I finally got to see them live last night at a tiny bar in Boston. I had tickets last year but could not get off of work. I was disappointed because, as I get older, I am becoming acutely aware of how little time is left and how much great music there is to experience.
The acoustics were surprisingly good. For such a small venue they had nice house equipment and a talented audio engineer. While this is the only nice thing about the physical space, it was enough.

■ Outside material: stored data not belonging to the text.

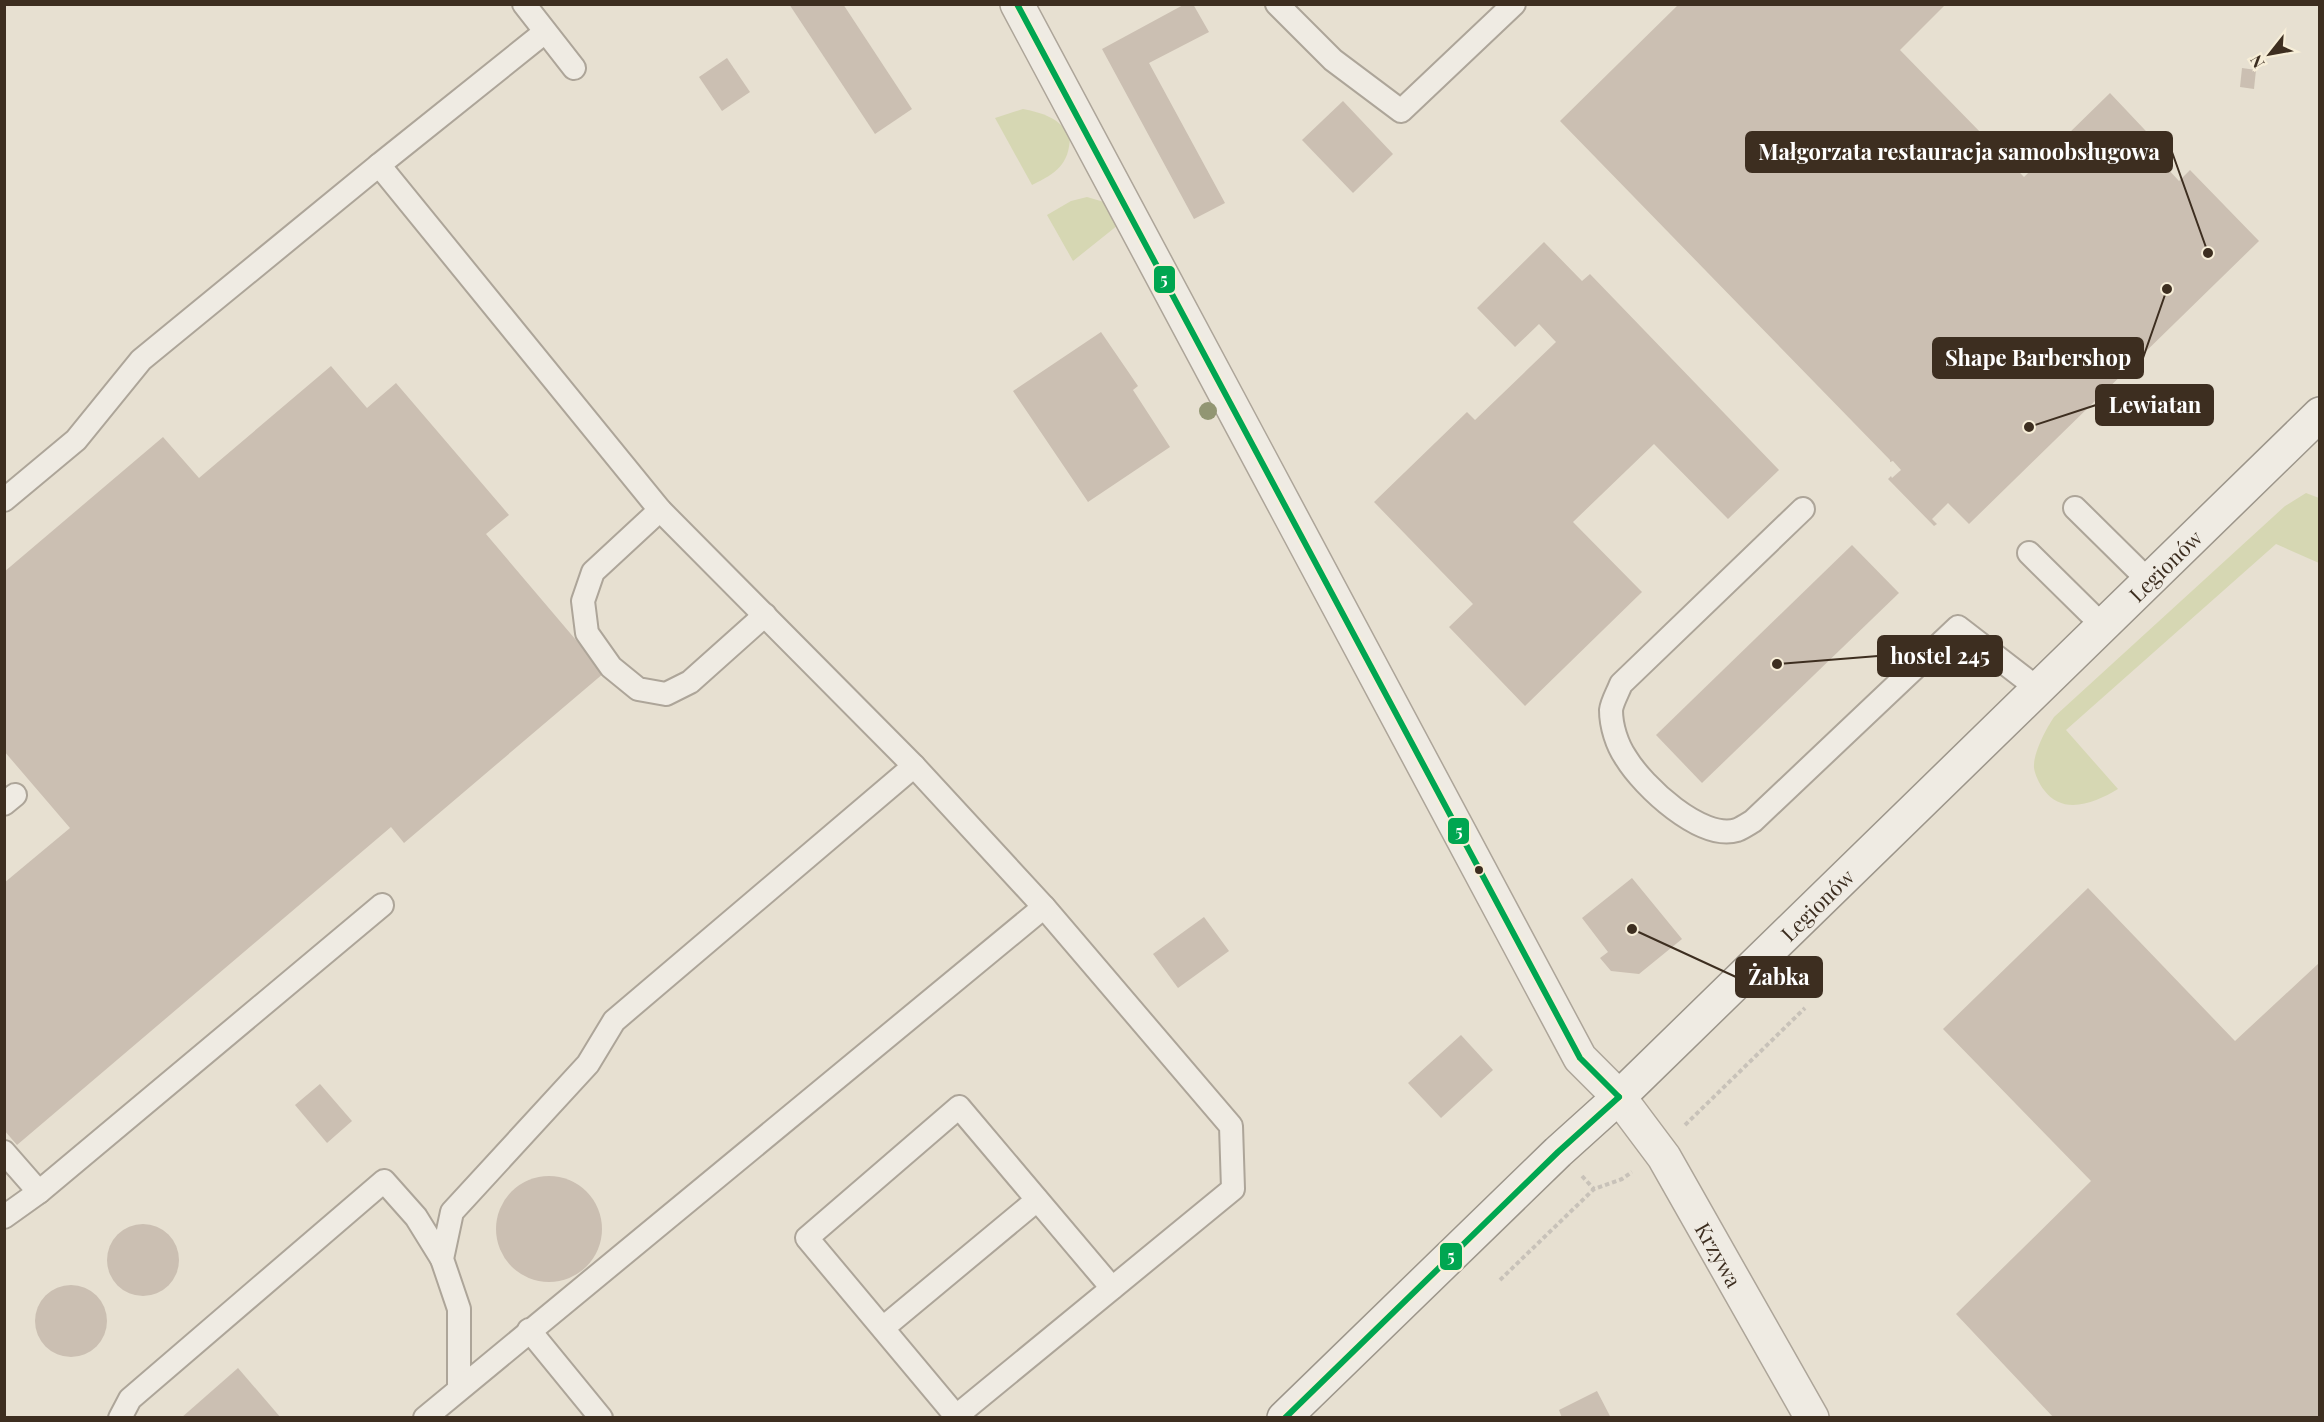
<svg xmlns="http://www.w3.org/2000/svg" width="2324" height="1422" font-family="'Playfair Display',serif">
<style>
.green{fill:#d6d7b3}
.building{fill:#cbbfb2}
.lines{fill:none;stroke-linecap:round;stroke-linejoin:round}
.lane-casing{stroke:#ada599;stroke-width:26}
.street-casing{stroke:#ada599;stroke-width:36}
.secondary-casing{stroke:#9c958a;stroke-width:36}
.path{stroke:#c8c2b9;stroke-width:4;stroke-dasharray:4.5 3;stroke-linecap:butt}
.lane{stroke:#efebe3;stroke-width:22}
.street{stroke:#efebe3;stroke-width:33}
.secondary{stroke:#efebe3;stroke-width:33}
.bus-1-casing{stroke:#f7eed8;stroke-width:10}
.bus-1{stroke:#00a651;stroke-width:6}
.tree{fill:#929673}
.bus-dot{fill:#3d2e20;stroke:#f7eed8;stroke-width:2}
.labels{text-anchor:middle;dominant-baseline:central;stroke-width:6;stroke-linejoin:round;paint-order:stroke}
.street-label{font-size:21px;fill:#3d2e20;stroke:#f7eed8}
.leader{fill:none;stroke:#3d2e20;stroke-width:2}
.callout-dot{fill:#3d2e20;stroke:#f7eed8;stroke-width:2}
.callout{fill:#3d2e20;stroke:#3d2e20;stroke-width:2}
.callout-label{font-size:22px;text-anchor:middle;font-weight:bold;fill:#fff}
.line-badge{stroke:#f7eed8;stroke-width:2}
.badge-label{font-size:16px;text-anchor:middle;font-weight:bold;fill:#fff}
</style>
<rect width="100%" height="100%" fill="#e7e0d1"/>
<g class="green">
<path d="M 1023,109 C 1043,113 1060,118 1070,137 C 1069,165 1056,173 1032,185 L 995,118 Z"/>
<path d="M 1087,197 L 1104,202 L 1118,225 L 1073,261 L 1047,215 L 1071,201 Z"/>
<path d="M 2306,493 L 2319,498 L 2319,563 L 2276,544 L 2066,730 L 2118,789 C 2095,803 2063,816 2044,790 C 2040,785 2035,775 2034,768 C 2033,753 2046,729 2054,717 L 2285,506 Z"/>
</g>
<g class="building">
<path d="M 789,4 L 843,4 L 912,109 L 875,134 Z"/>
<path d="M 1185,4 L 1193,4 L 1209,32 L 1149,63 L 1225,203 L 1194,219 L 1102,49 Z"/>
<path d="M 1679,4 L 1946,4 L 1900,50 L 2024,177 L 2110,93 L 2161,147 L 2154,154 L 2179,181 L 2190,170 L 2259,241 L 1969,524 L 1948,503 L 1932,519 L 1937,524 L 1934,526 L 1888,479 L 1891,476 L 1892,478 L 1901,470 L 1893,461 L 1890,462 L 1890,460 L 1560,121 Z"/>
<path d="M 727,58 L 750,92 L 722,111 L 699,77 Z"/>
<path d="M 2242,68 L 2256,70 L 2254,89 L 2240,87 Z"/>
<path d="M 1343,101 L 1393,154 L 1353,193 L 1302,140 Z"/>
<path d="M 1544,242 L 1582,281 L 1590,274 L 1779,470 L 1728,519 L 1654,444 L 1573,522 L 1642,592 L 1525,706 L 1449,627 L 1473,604 L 1374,502 L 1467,412 L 1475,420 L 1556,342 L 1539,324 L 1515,347 L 1477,308 Z"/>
<path d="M 1101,332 L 1138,386 L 1133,390 L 1170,447 L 1088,502 L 1013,391 Z"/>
<path d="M 331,366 L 367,408 L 396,383 L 509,515 L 486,534 L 604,673 L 404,843 L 391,827 L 17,1145 L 4,1130 L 4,883 L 70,828 L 4,751 L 4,572 L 163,437 L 199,478 Z"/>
<path d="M 1852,545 L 1899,593 L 1702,783 L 1656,735 Z"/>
<path d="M 1632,878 L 1682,939 L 1639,974 L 1611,971 L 1600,958 L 1608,952 L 1582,918 Z"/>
<path d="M 2088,888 L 2235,1041 L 2319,963 L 2319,1418 L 2054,1418 L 1956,1314 L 2091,1181 L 1943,1029 Z"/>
<path d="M 1204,917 L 1229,951 L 1178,988 L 1153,954 Z"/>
<path d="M 1461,1035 L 1493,1070 L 1441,1118 L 1408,1083 Z"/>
<path d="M 320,1084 L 352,1121 L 327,1143 L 295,1105 Z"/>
<circle cx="549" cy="1229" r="53"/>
<circle cx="143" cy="1260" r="36"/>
<circle cx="71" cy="1321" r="36"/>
<path d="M 238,1368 L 281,1418 L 181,1418 Z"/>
<path d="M 1597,1391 L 1611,1418 L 1562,1418 L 1559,1410 Z"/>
</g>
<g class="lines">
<defs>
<g id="lane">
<path d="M 524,4 L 574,68"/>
<path d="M 1277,4 L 1333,60 L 1401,111 L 1514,4"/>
<path d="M 379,165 L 545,32"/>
<path d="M 4,500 L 76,440 L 141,360 L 379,165 L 660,510 L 914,766 L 1044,907 L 1231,1126 L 1233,1189 L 954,1418"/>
<path d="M 2075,508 L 2148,580"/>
<path d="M 1803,509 L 1621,684 C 1618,692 1612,702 1611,710 C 1611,726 1617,745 1626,758 C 1643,786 1701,841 1737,830 C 1742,828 1748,824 1753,821 L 1958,627 L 2037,688"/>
<path d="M 660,510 L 593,572 L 583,601 L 587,633 L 611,667 L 638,689 L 666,694 L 690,682 L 765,615"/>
<path d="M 2029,553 L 2102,625"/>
<path d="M 4,804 L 15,795"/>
<path d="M 4,1152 L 39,1192"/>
<path d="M 4,1217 L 39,1192 L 382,905"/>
<path d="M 883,1328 L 1037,1200"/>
<path d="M 529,1330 L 601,1418"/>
<path d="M 459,1389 L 459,1309 L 442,1259 L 452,1212 L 588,1064 L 614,1021 L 914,766"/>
<path d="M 956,1416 L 807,1238 L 959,1107 L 1112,1288"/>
<path d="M 120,1418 L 130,1399 L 384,1181 L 416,1217 L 442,1259"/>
<path d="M 425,1418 L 1044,907"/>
</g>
<g id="street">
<path id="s1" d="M 1017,4 L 1580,1058 L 1619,1097 L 1664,1157 L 1812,1418"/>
</g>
<g id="secondary">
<path id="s2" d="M 1284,1418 L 1558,1152 L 1619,1097 L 2320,414"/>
</g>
</defs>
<use href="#lane" class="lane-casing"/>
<use href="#street" class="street-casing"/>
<use href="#secondary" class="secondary-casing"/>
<g class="path">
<path d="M 1685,1125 L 1805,1008"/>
<path d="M 1582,1176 L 1594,1189"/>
<path d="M 1500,1280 L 1594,1189 L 1622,1179 L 1632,1172"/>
</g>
<use href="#lane" class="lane"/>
<use href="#street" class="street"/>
<use href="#secondary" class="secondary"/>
<defs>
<g id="bus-1">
<path d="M 1017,4 L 1580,1058 L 1619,1097"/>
<path d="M 1285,1418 L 1558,1152 L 1619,1097"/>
</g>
</defs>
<use href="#bus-1" class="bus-1-casing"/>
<use href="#bus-1" class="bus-1"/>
</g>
<circle class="tree" cx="1208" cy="411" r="9"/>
<circle class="bus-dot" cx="1479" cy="870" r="5"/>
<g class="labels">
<g class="street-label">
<text stroke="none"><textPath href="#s2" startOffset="1226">Legionów</textPath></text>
<text stroke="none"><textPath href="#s2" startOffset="740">Legionów</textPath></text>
<text stroke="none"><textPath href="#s1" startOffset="1437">Krzywa</textPath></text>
</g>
</g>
<path class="leader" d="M2208 253L2172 152M2167 289L2143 358M2029 427L2096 405M1777 664L1878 656M1632 929L1736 977"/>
<g class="callout-dot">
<circle cx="2208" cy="253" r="6"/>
<circle cx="2167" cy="289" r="6"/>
<circle cx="2029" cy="427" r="6"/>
<circle cx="1777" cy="664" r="6"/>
<circle cx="1632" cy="929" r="6"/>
</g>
<g class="callout">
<rect x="1746" y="132" width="426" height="40" rx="6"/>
<rect x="1933" y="338" width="210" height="40" rx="6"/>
<rect x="2096" y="385" width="117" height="40" rx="6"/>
<rect x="1878" y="636" width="124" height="40" rx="6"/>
<rect x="1736" y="957" width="86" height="40" rx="6"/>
</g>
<g class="callout-label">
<text x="1959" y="160">Małgorzata restauracja samoobsługowa</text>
<text x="2038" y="366">Shape Barbershop</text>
<text x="2155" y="413">Lewiatan</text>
<text x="1940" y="664">hostel 245</text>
<text x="1779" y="985">Żabka</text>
</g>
<g class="line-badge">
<rect x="1153" y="265" width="23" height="29" rx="6" fill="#00a651"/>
<rect x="1447" y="817" width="23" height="28" rx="6" fill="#00a651"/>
<rect x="1439" y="1242" width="24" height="29" rx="6" fill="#00a651"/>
</g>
<g class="badge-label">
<text x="1164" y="285">5</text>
<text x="1459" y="837">5</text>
<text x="1451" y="1262">5</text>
</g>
<rect width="2324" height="1422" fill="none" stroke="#3d2e20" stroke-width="12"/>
<g transform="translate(2270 54) rotate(239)" stroke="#f7eed8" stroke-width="4.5" paint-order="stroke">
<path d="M0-4.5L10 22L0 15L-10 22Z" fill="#3d2e20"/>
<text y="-9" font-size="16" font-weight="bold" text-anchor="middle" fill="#3d2e20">N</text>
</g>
</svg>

The band was amazing. I’m really starting to appreciate how heavy doom metal can be live, which is stupidly something I already know. To be fair, Nate Garrett’s opening words were (loosely) “We’re Spirit Adrift and we’re a heavy metal band”. But there is no mistaking the musical foundation and sensibilities: this is neither death nor speed, rather, beautiful doom in the manner of bands like Katatonia, Khemmis and Pallbearer. However, unlike them, his songwriting is powerful in part because it is straight-ahead. This is not to say it is simplistic, rather, there is a clear foundation upon which the musicians expand throughout each song. Instead of relying too much on tempo changes or odd time signatures, as is the fault of too many prog bands, they embrace nuance. That which must be sacrificed to speed is allowed to flourish, in such a way that, when the speed comes, it feels as fast as bands twice that. The grooves are huge and blend well with his voice, something that took me a while to really appreciate. It is rare to find that a vocalist sounds better live than he does recorded, but this is true not only of Garrett but the band as a whole. There is a presence only partially captured in their recordings: they fill the stage in a way that feels complete.
They are also consummate musicians. Their playing was tight and responsive, which, as most people never realize, is harder to do than doing so fast. His guitar work is simply gorgeous. I’m on record as preferring this style of soloing over shredding, so I won’t try to defend it. Those who love David Gilmour will simply understand.